Esh-Tech, an Israeli defense tech startup, has raised $18 million in a funding round led by Kinetica Partners as it moves from development toward large-scale production of its DroneLight counter-drone system. The announcement came as Hezbollah's escalating use of explosive and first-person-view drones emerged as one of the most urgent threats facing Israeli forces along the northern border.
The company said the round was backed by Mahari, Renaton Capital, Q Fund, 2i Ventures, Hinkley, FFG, several angel backers and the Israel Innovation Authority. Drones have accounted for a growing share of attacks on IDF troops in southern Lebanon since fighting resumed in the north earlier this year. Israeli soldiers have in some cases resorted to improvised defenses, including fishing nets sourced from Galilee fishermen, while the military works toward a more effective and universal countermeasure.
The Evolving Threat
Fiber-optic-guided FPV drones have proven resistant to jamming and electronic countermeasures. Defense officials have raised concerns Hezbollah may have extended the range of its FPV drones far enough to threaten larger northern cities in Israel. The threat's evolution has accelerated investment in technologies capable of addressing aerial attacks that traditional systems can't neutralize.
Esh-Tech says the capital will support the establishment of a domestic production line, the finalization of development work, expanded hiring, and the scaling of international sales and delivery operations. The Omer-based company develops laser-based defense technologies designed for scalable and rapid response against aerial threats. Its flagship DroneLight system uses pulsed-laser interception to provide a cost-effective counter-UAS capability intended for deployment across a range of operational environments.
From Testing to Production
According to Esh-Tech, the system carried out "successful operational testing under real-world conditions." The company's CEO, Erez Riahi, said the company is "fully focused on bringing DroneLight into operational service and delivering meaningful impact where it matters most." Esh-Tech has also previously said its DroneLight is priced approximately 25% lower than legacy continuous-wave laser systems and that the technology is far more effective.
The Defense Ministry's Directorate of Defense, Research and Development, Mafat, has backed much of that assessment. Several months ago, Esh-Tech was selected as a breakthrough company in the Mafat for Startups program, which means it will receive up to NIS 10 million in support for its product.
Some Israeli defense analysts have pointed to the country's reliance on US-supplied weapons as a long-term vulnerability, arguing that a domestic industry capable of fielding systems like DroneLight reduces exposure to shifts in Washington's posture. Esh-Tech has been at the forefront of that shift since its founding six years ago. The company, based near Beersheba, employs around 20 people there, but among them are some high-caliber specialists.
How the Technology Works
Those specialists have developed systems that emit hundreds of coin-sized beams at a target. Once a beam registers a hit, additional beams are directed at the same point, and the combined energy brings the target down. Esh-Tech says it expects to present its first operational system by September. The laser uses pulse technology, allowing it to score a focused hit in a hundredth of a second. With an output of four kilowatts, it can destroy a target at a range of up to one kilometer.
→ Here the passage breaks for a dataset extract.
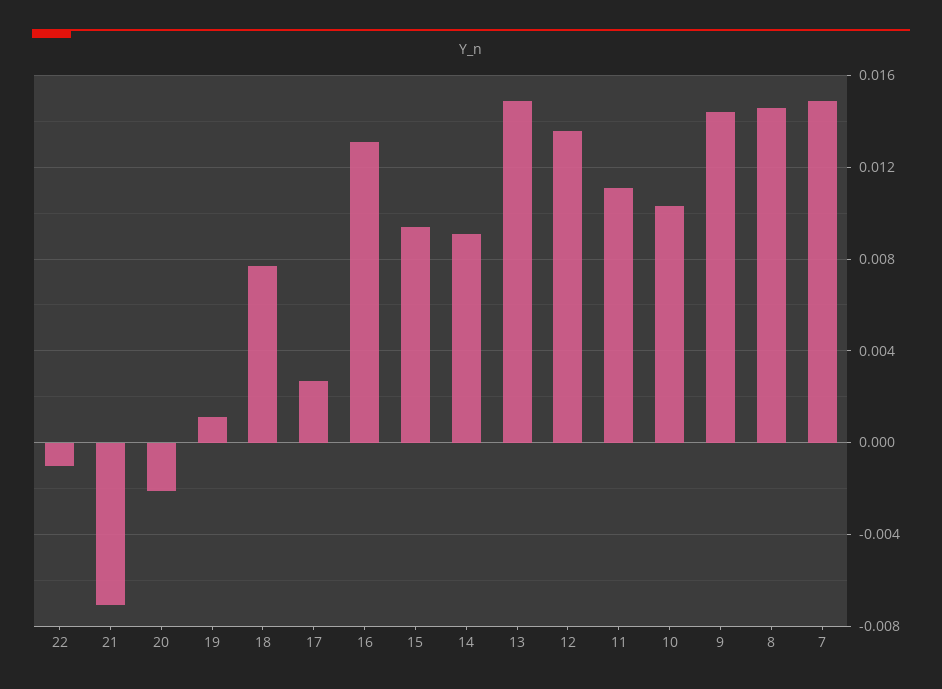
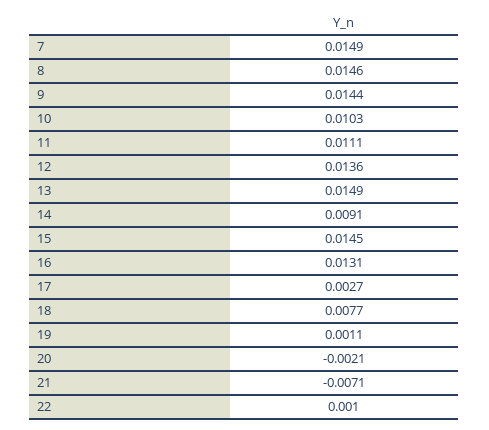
22: -0.001 -> 0.001
15: 0.0095 -> 0.0145

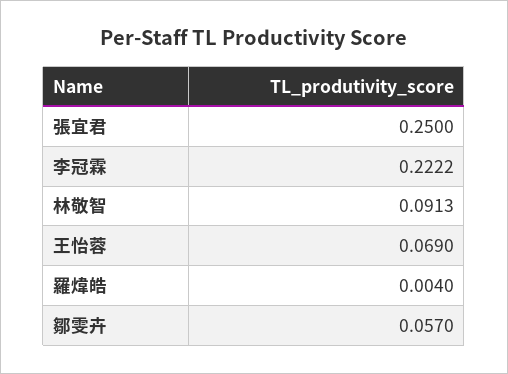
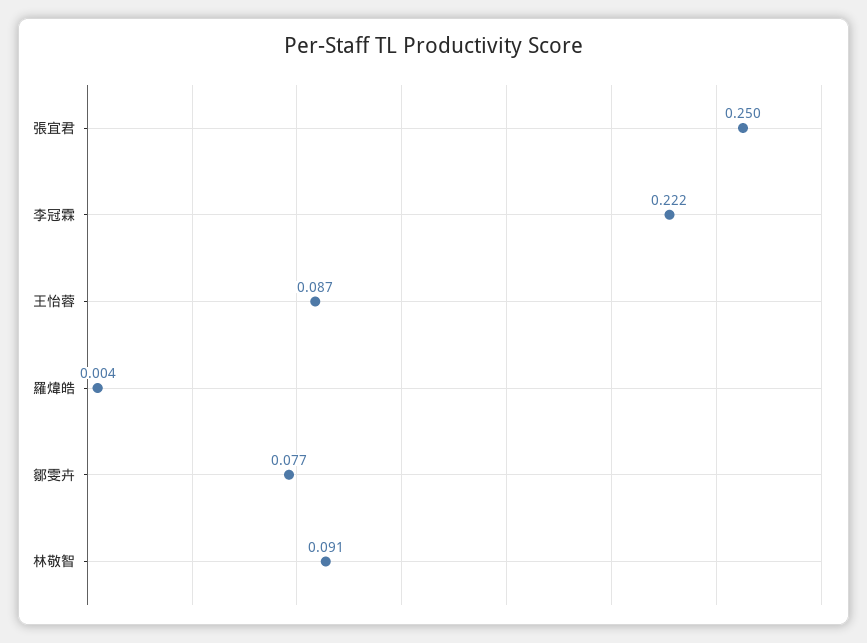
王怡蓉: 0.069 -> 0.087
鄒雯卉: 0.057 -> 0.077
Esh-Tech says its ambitions extend beyond Israel. The laser's low power draw keeps the system compact enough to mount on armored vehicles, and the company says it's already in talks with manufacturers in Israel and abroad, with contracts worth millions from European buyers already in hand. A lighter, Jeep-mounted version is in development. For now, the company says its focus remains at home, on a system that can substantively meet the threats posed by Hezbollah on Israel's northern border.
Why This Matters:
The funding reflects Israel's accelerating effort to address asymmetric threats that have emerged as central features of its northern conflict. Hezbollah's use of fiber-optic FPV drones represents a tactical evolution that's proven difficult to counter with existing systems, leaving Israeli forces exposed and reliant on improvised measures. The development of domestically produced counter-drone technology addresses both an immediate operational gap and a longer-term strategic concern about dependence on US military supply chains. As drone warfare becomes more sophisticated and accessible to non-state actors across the region, the ability to field effective, scalable defenses will shape not just Israel's security posture but the broader calculus of deterrence and escalation along multiple borders. The civilian populations of northern Israeli cities remain within potential range of these evolving threats.